- [Problem description] Change "Persib" to "Persib Bandung" wherever it occurs in the items below, and write out every line again with nothing else altered.

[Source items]
····················
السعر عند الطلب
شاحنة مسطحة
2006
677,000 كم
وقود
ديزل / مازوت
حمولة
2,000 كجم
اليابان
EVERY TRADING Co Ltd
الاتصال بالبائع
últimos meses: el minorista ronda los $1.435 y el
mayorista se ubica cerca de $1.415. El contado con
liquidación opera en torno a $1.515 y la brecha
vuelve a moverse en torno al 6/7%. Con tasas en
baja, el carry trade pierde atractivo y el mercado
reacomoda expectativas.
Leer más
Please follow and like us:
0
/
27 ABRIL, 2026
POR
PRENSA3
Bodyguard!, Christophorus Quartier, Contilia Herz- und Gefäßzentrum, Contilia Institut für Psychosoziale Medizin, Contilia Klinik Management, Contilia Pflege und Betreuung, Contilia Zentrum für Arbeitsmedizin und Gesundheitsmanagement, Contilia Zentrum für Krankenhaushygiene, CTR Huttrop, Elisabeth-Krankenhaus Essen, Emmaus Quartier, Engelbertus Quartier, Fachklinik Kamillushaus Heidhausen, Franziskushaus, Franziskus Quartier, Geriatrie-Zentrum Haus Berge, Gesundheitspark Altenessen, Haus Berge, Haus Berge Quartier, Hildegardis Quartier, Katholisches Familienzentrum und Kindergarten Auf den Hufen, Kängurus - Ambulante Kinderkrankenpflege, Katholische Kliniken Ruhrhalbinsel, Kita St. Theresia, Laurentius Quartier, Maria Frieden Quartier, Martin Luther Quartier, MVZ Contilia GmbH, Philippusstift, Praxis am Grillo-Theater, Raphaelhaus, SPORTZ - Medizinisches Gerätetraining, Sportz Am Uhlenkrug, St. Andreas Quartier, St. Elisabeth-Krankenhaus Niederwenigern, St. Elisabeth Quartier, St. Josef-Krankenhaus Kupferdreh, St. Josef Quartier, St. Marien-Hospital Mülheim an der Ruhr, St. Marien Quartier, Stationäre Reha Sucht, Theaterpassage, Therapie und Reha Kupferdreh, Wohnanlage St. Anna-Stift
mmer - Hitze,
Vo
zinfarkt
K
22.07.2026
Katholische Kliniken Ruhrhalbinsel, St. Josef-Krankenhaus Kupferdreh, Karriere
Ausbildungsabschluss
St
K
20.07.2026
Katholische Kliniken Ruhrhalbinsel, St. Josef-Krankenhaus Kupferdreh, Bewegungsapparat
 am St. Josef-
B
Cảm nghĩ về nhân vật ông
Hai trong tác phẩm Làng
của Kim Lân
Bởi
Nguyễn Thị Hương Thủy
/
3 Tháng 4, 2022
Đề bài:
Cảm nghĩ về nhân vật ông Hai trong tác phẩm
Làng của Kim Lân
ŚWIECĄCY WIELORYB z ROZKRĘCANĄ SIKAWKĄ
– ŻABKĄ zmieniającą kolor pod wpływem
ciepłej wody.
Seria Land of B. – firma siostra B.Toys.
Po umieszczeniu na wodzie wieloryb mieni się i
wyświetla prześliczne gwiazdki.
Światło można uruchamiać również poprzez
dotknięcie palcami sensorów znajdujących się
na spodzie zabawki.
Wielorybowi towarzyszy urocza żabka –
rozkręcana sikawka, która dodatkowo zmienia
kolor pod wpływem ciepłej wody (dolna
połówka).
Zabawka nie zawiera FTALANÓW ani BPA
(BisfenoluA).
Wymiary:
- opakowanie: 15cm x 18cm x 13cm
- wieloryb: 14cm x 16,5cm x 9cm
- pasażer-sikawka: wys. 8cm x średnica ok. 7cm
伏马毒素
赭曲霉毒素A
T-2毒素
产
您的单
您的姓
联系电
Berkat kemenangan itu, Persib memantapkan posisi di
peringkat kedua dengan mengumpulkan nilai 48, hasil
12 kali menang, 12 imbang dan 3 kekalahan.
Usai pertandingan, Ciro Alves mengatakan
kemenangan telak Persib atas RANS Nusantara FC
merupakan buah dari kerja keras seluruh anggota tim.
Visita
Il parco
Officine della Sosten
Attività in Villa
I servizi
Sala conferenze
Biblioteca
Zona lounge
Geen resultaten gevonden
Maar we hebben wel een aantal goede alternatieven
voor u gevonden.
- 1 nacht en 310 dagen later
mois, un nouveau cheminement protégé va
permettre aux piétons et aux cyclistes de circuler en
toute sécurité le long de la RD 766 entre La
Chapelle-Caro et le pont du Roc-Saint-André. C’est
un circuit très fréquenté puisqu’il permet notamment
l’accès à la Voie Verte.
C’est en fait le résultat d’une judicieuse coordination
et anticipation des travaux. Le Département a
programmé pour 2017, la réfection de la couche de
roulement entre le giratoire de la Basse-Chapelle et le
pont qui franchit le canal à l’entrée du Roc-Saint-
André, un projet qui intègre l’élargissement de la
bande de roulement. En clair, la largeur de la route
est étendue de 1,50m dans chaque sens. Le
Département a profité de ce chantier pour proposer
····················
- [Response to this task]
السعر عند الطلب
شاحنة مسطحة
2006
677,000 كم
وقود
ديزل / مازوت
حمولة
2,000 كجم
اليابان
EVERY TRADING Co Ltd
الاتصال بالبائع
últimos meses: el minorista ronda los $1.435 y el
mayorista se ubica cerca de $1.415. El contado con
liquidación opera en torno a $1.515 y la brecha
vuelve a moverse en torno al 6/7%. Con tasas en
baja, el carry trade pierde atractivo y el mercado
reacomoda expectativas.
Leer más
Please follow and like us:
0
/
27 ABRIL, 2026
POR
PRENSA3
Bodyguard!, Christophorus Quartier, Contilia Herz- und Gefäßzentrum, Contilia Institut für Psychosoziale Medizin, Contilia Klinik Management, Contilia Pflege und Betreuung, Contilia Zentrum für Arbeitsmedizin und Gesundheitsmanagement, Contilia Zentrum für Krankenhaushygiene, CTR Huttrop, Elisabeth-Krankenhaus Essen, Emmaus Quartier, Engelbertus Quartier, Fachklinik Kamillushaus Heidhausen, Franziskushaus, Franziskus Quartier, Geriatrie-Zentrum Haus Berge, Gesundheitspark Altenessen, Haus Berge, Haus Berge Quartier, Hildegardis Quartier, Katholisches Familienzentrum und Kindergarten Auf den Hufen, Kängurus - Ambulante Kinderkrankenpflege, Katholische Kliniken Ruhrhalbinsel, Kita St. Theresia, Laurentius Quartier, Maria Frieden Quartier, Martin Luther Quartier, MVZ Contilia GmbH, Philippusstift, Praxis am Grillo-Theater, Raphaelhaus, SPORTZ - Medizinisches Gerätetraining, Sportz Am Uhlenkrug, St. Andreas Quartier, St. Elisabeth-Krankenhaus Niederwenigern, St. Elisabeth Quartier, St. Josef-Krankenhaus Kupferdreh, St. Josef Quartier, St. Marien-Hospital Mülheim an der Ruhr, St. Marien Quartier, Stationäre Reha Sucht, Theaterpassage, Therapie und Reha Kupferdreh, Wohnanlage St. Anna-Stift
mmer - Hitze,
Vo
zinfarkt
K
22.07.2026
Katholische Kliniken Ruhrhalbinsel, St. Josef-Krankenhaus Kupferdreh, Karriere
Ausbildungsabschluss
St
K
20.07.2026
Katholische Kliniken Ruhrhalbinsel, St. Josef-Krankenhaus Kupferdreh, Bewegungsapparat
 am St. Josef-
B
Cảm nghĩ về nhân vật ông
Hai trong tác phẩm Làng
của Kim Lân
Bởi
Nguyễn Thị Hương Thủy
/
3 Tháng 4, 2022
Đề bài:
Cảm nghĩ về nhân vật ông Hai trong tác phẩm
Làng của Kim Lân
ŚWIECĄCY WIELORYB z ROZKRĘCANĄ SIKAWKĄ
– ŻABKĄ zmieniającą kolor pod wpływem
ciepłej wody.
Seria Land of B. – firma siostra B.Toys.
Po umieszczeniu na wodzie wieloryb mieni się i
wyświetla prześliczne gwiazdki.
Światło można uruchamiać również poprzez
dotknięcie palcami sensorów znajdujących się
na spodzie zabawki.
Wielorybowi towarzyszy urocza żabka –
rozkręcana sikawka, która dodatkowo zmienia
kolor pod wpływem ciepłej wody (dolna
połówka).
Zabawka nie zawiera FTALANÓW ani BPA
(BisfenoluA).
Wymiary:
- opakowanie: 15cm x 18cm x 13cm
- wieloryb: 14cm x 16,5cm x 9cm
- pasażer-sikawka: wys. 8cm x średnica ok. 7cm
伏马毒素
赭曲霉毒素A
T-2毒素
产
您的单
您的姓
联系电
Berkat kemenangan itu, Persib Bandung memantapkan posisi di
peringkat kedua dengan mengumpulkan nilai 48, hasil
12 kali menang, 12 imbang dan 3 kekalahan.
Usai pertandingan, Ciro Alves mengatakan
kemenangan telak Persib Bandung atas RANS Nusantara FC
merupakan buah dari kerja keras seluruh anggota tim.
Visita
Il parco
Officine della Sosten
Attività in Villa
I servizi
Sala conferenze
Biblioteca
Zona lounge
Geen resultaten gevonden
Maar we hebben wel een aantal goede alternatieven
voor u gevonden.
- 1 nacht en 310 dagen later
mois, un nouveau cheminement protégé va
permettre aux piétons et aux cyclistes de circuler en
toute sécurité le long de la RD 766 entre La
Chapelle-Caro et le pont du Roc-Saint-André. C’est
un circuit très fréquenté puisqu’il permet notamment
l’accès à la Voie Verte.
C’est en fait le résultat d’une judicieuse coordination
et anticipation des travaux. Le Département a
programmé pour 2017, la réfection de la couche de
roulement entre le giratoire de la Basse-Chapelle et le
pont qui franchit le canal à l’entrée du Roc-Saint-
André, un projet qui intègre l’élargissement de la
bande de roulement. En clair, la largeur de la route
est étendue de 1,50m dans chaque sens. Le
Département a profité de ce chantier pour proposer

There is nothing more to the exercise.